[DATA PROVIDED Boundary: Start]

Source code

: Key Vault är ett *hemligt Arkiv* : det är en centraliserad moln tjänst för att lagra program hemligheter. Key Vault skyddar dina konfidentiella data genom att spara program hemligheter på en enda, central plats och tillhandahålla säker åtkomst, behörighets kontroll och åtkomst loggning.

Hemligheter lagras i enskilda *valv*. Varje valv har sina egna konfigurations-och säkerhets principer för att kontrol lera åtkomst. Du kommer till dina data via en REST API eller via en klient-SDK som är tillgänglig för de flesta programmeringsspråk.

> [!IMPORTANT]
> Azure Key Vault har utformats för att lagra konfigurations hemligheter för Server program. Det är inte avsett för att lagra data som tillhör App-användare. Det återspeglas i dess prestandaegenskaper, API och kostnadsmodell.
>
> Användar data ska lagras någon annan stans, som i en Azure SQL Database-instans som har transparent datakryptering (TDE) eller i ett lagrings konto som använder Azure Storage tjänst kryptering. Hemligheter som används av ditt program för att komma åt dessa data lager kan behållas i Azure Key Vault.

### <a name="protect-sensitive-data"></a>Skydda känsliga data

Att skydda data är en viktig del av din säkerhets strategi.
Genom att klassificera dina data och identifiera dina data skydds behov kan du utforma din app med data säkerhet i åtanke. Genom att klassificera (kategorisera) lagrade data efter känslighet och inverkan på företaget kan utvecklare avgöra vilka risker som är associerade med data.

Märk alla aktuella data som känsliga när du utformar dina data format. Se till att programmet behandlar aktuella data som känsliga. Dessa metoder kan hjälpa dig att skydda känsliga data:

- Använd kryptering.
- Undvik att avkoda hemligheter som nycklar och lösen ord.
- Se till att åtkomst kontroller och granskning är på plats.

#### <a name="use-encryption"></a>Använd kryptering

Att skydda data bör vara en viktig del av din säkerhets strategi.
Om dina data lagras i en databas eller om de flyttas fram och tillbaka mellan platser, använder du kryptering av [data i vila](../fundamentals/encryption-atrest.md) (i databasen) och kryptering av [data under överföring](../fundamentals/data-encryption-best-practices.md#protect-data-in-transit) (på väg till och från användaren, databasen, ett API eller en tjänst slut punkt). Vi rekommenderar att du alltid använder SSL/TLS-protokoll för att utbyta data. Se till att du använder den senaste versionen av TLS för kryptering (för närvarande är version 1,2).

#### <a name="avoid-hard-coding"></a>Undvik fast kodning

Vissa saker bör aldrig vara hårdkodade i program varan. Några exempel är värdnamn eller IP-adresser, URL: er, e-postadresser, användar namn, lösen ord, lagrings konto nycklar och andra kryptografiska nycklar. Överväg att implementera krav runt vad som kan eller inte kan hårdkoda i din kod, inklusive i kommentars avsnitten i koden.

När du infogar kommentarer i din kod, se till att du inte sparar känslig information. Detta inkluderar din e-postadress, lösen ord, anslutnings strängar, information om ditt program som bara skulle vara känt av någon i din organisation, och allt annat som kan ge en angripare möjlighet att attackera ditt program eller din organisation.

[DATA PROVIDED Boundary: End]

» ASSIGNMENT: Give back exactly the lines above, from the line containing "Hemligheter lagras i" through the line containing "Genom att klassificera dina", with both end lines and nothing more.

» EXERCISE RESPONSE:
Hemligheter lagras i enskilda *valv*. Varje valv har sina egna konfigurations-och säkerhets principer för att kontrol lera åtkomst. Du kommer till dina data via en REST API eller via en klient-SDK som är tillgänglig för de flesta programmeringsspråk.

> [!IMPORTANT]
> Azure Key Vault har utformats för att lagra konfigurations hemligheter för Server program. Det är inte avsett för att lagra data som tillhör App-användare. Det återspeglas i dess prestandaegenskaper, API och kostnadsmodell.
>
> Användar data ska lagras någon annan stans, som i en Azure SQL Database-instans som har transparent datakryptering (TDE) eller i ett lagrings konto som använder Azure Storage tjänst kryptering. Hemligheter som används av ditt program för att komma åt dessa data lager kan behållas i Azure Key Vault.

### <a name="protect-sensitive-data"></a>Skydda känsliga data

Att skydda data är en viktig del av din säkerhets strategi.
Genom att klassificera dina data och identifiera dina data skydds behov kan du utforma din app med data säkerhet i åtanke. Genom att klassificera (kategorisera) lagrade data efter känslighet och inverkan på företaget kan utvecklare avgöra vilka risker som är associerade med data.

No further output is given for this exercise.